Die zwakheid legde niet alleen geheugenverlies bloot wat betreft de geschiedenis van de marxistische beweging, maar ook dat de uiterst moeilijke omstandigheden uit het oog verloren werden, waarin de IKS zich in stand houdt in de huidige periode van sociale ontbinding van het kapitalisme.

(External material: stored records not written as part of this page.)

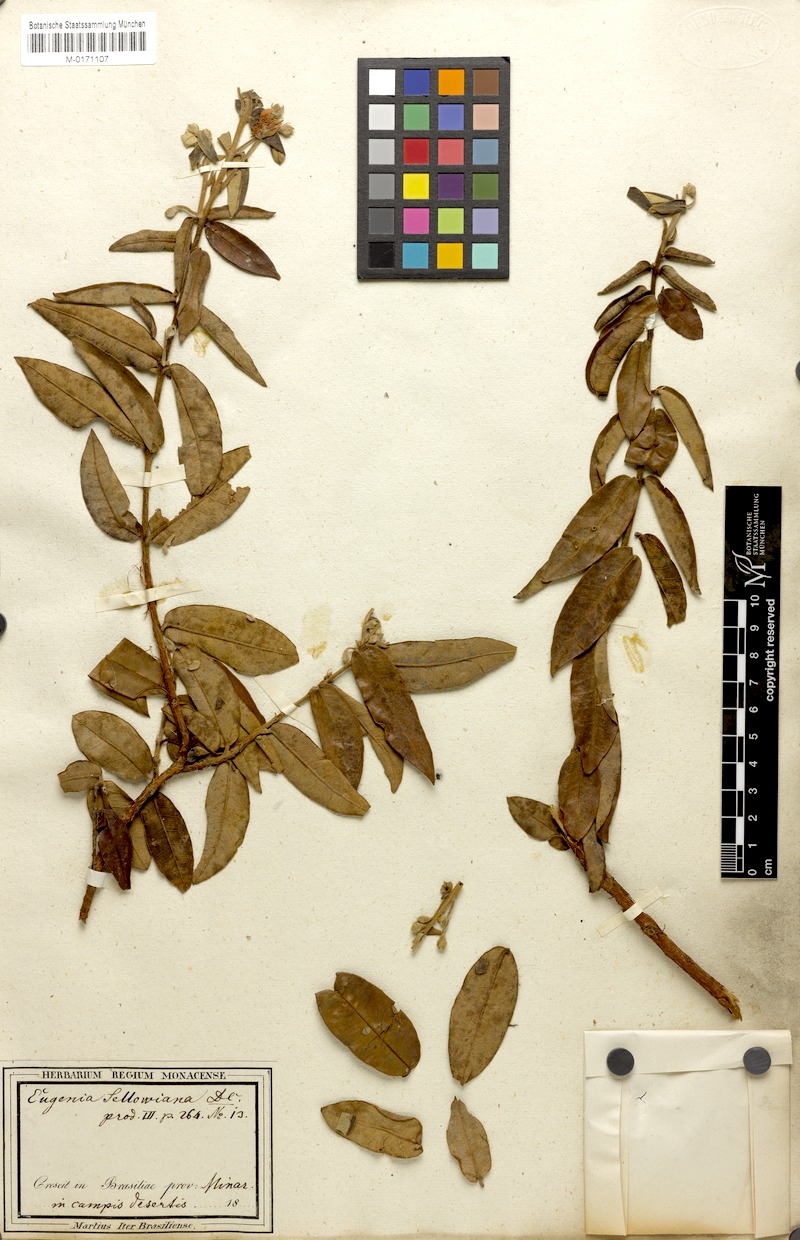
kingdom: Plantae
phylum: Tracheophyta
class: Magnoliopsida
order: Myrtales
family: Myrtaceae
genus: Psidium
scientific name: Psidium salutare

In feite was één van de factoren die de recente crisis van de IKS aan de oppervlakte bracht een discussie over het vertrouwen en de solidariteit binnen de organisatie, discussie die van meet af aan door de meerderheid van de leden van het Internationale Secretariaat (de permanente commissie van het centraal orgaan) een oriëntatie kreeg met een methode die vreemd is aan de wijze waarop de IKS haar debatten steeds gevoerd heeft. Vanaf de opening van de discussie hebben deze laatsten inderdaad een ware campagne ontwikkeld die tot doel had de kameraden die in de minderheid waren te in diskrediet te brengen om hen “uit de IKS” te zetten (in de woorden van een lid van de zogezegde ‘fractie’). Zij begonnen in de organisatie een monolithische opvatting, volledig vreemd aan de principes van de IKS, in te voeren in het centraal orgaan, en gingen zelfs zover zich te verzetten tegen de publicatie in de interne bulletins van bijdragen van kameraden die meningsverschillen hadden met de politiek van de meerderheid van het Internationale Secretariaat. Tegenover zo’n ernstige afwijking, die kon leiden tot het opgeven van de functioneringsbeginselen van de IKS en tot organisatorische ontaarding, nam het centraal orgaan van de IKS de beslissing, bekrachtigd door het Veertiende Internationale Congres, een onderzoekscommissie in te stellen die klaarheid moest scheppen over het slechte functioneren van zijn Secretariaat.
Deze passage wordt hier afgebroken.